Israel reopens second of three water pipelines into Gaza

Israeli liaison says the territory is receiving 28.5 million liters of potable water a day, insists there is ‘no shortage’ of food

Jeremy Sharon is The Times of Israel’s legal affairs and settlements reporter

Palestinians fill water containers in the street in Gaza City, October 12, 2023. (Atia Mohammed/Flash90)
Palestinians fill water containers in the street in Gaza City, October 12, 2023. (Atia Mohammed/Flash90)

Israel has reopened the second of three water pipelines that provide water to the Gaza Strip, allowing for a total of 28.5 million liters a day to flow into the Hamas-run territory from Israel, according to the Israeli military liaison to the Palestinian territory.

IDF Col.
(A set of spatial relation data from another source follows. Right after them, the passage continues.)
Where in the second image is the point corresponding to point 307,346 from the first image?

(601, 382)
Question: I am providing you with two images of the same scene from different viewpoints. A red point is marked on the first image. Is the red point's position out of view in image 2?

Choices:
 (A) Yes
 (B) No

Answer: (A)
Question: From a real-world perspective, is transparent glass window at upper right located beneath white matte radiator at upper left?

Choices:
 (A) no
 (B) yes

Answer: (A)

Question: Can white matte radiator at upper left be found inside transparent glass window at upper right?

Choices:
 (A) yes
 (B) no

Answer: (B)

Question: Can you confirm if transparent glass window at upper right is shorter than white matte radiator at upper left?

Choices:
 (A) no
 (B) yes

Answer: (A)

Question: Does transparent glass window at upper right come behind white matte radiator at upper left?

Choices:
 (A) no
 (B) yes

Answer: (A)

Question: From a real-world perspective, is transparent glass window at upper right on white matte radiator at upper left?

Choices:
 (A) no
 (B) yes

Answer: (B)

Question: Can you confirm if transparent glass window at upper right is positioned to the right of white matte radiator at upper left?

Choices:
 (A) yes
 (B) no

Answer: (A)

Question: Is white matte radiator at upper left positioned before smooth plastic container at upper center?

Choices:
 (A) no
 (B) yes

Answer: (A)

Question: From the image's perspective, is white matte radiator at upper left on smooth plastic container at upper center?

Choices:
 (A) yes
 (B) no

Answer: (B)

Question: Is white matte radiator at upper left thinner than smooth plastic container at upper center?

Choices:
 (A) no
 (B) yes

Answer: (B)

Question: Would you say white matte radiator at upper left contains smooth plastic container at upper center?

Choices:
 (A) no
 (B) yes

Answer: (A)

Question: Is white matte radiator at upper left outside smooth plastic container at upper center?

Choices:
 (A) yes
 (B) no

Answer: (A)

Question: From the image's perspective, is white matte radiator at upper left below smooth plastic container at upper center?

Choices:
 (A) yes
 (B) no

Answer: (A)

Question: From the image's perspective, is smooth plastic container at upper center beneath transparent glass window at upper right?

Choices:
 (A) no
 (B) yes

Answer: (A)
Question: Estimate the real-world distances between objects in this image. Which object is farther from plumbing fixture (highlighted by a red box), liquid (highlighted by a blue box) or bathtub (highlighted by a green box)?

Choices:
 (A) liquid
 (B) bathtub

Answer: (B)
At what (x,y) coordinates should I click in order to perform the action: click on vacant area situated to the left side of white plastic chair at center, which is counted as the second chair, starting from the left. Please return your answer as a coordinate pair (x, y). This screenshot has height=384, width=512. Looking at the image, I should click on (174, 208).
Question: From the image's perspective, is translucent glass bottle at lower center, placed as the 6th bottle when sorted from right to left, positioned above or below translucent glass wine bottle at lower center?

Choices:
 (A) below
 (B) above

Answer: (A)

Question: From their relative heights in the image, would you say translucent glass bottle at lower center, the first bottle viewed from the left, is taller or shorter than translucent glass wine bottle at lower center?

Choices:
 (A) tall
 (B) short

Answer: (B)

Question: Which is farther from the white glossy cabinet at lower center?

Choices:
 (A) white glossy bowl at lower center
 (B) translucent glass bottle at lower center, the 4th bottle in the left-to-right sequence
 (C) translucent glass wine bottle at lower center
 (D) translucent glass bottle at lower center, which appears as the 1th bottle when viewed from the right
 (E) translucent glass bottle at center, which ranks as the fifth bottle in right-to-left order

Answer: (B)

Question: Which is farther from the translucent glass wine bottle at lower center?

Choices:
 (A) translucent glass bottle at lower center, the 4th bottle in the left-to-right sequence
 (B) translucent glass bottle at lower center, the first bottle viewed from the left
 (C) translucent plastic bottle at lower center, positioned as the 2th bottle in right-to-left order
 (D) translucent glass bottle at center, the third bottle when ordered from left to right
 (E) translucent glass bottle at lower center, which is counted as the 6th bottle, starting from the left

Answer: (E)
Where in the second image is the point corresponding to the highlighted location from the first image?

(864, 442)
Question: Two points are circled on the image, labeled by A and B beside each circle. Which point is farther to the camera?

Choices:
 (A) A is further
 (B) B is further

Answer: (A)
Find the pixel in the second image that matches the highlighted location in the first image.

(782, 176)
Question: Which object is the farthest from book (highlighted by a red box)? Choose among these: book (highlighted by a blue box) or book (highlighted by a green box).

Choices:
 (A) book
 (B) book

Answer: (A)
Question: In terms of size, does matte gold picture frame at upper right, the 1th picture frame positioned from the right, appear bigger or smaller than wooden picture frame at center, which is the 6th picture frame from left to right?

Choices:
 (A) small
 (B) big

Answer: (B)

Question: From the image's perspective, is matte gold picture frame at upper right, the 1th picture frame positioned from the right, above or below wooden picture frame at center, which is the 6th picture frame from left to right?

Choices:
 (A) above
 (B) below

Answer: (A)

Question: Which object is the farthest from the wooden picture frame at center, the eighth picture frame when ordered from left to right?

Elad Goren, who heads the civilian department of the Coordinator of Government Activities in the Territories (COGAT), announced on Sunday that the second pipeline was reopened on Saturday.

The supply of a total of 28.5 million liters of potable water a day is just over half the approximately 49 million liters a day Israel supplied before Hamas’s October 7 massacres triggered war with the Jewish state.

In a briefing to foreign journalists, Goren said there was now enough water being supplied to Gaza for basic humanitarian needs and insisted that there was no shortage of either food or water for the territory’s residents.

He added that the amount of humanitarian aid that will be transferred to the territory will “increase dramatically” in the coming weeks.

“We have assembled a team of experts who assess the humanitarian situation in Gaza on a daily basis,” said Goren during Sunday’s briefing.

This aerial view shows humanitarian aid trucks arriving at a storage facility in Khan Younis in the southern Gaza Strip on October 21, 2023, after having crossed through the Rafah border from Egypt. (Belal Al Sabbagh/AFP)

He said COGAT, a unit within the Defense Ministry, was in touch with international humanitarian agencies operating on a daily basis inside Gaza to update its assessment of the humanitarian situation, and that it was closely monitoring the supply of water, food, and energy, as well as health requirements.

On October 9, Israel cut off the piped water it sends into Gaza, which amounts to some nine percent of the coastal enclave’s water supply in peacetime.

UN agencies reported that supply via one of the pipelines restarted last Tuesday at a reduced rate, but that by Wednesday it was at full capacity, providing 14.4 million liters of water a day.

COGAT said that with the opening of the second pipeline, there is now sufficient water and food to answer Gaza’s humanitarian requirements, adding that the agency is constantly monitoring the humanitarian situation in the territory.

The remainder of Gaza’s water was in peacetime supplied by authorities in the Hamas-run territory through desalinated water from Gaza’s three major desalination plants, and water pumped from the coastal aquifer, which needs to be purified in water treatment facilities to make it potable.

At least two of the desalination plants are running at some capacity, although the status of the water treatment facilities is not currently known.

A desalination plant in Deir al-Balah in the central Gaza Strip, December 8, 2020. (Abed Rahim Khatib/Flash90)

Goren noted during his briefing that one of the three water pipelines from Israel to Gaza was knocked out of operation by Hamas in its October terror onslaught on October 7 and needs to be repaired.

Goren repeated the IDF’s contention that there are fuel supplies in Gaza for various humanitarian needs.

He pointed out that some hospitals and UN agencies have been warning that fuel supplies were about to run out for almost two weeks, and said that Hamas has distributed fuel to hospitals and other facilities to keep them operating on diesel generators.

Goren said this was partly in order to keep the hospitals occupied with patients since Hamas has built command and control centers underneath those health facilities and is using them as human shields for its fighters.

“The hospitals are military operational infrastructures,” he added.

Goren said “hundreds of tons” of humanitarian supplies have been provided so far to Gaza through a joint mechanism managed together with the US, Egypt and the UN.

The aid goes through Israel into Egypt via the Nitzana border crossing between the two countries south of Gaza where it undergoes a security check. It is then taken through the Rafah crossing on the Egypt-Gaza border and transferred to UN agencies for distribution.

“We are trying to act in accordance with the international  laws of war in order to minimize any harm to civilians, but war has consequences,” said Goren. “But Hamas started a war against the State of Israel, and its [the Hamas] government harms and exploits those who are trying not to take part in terrorism.”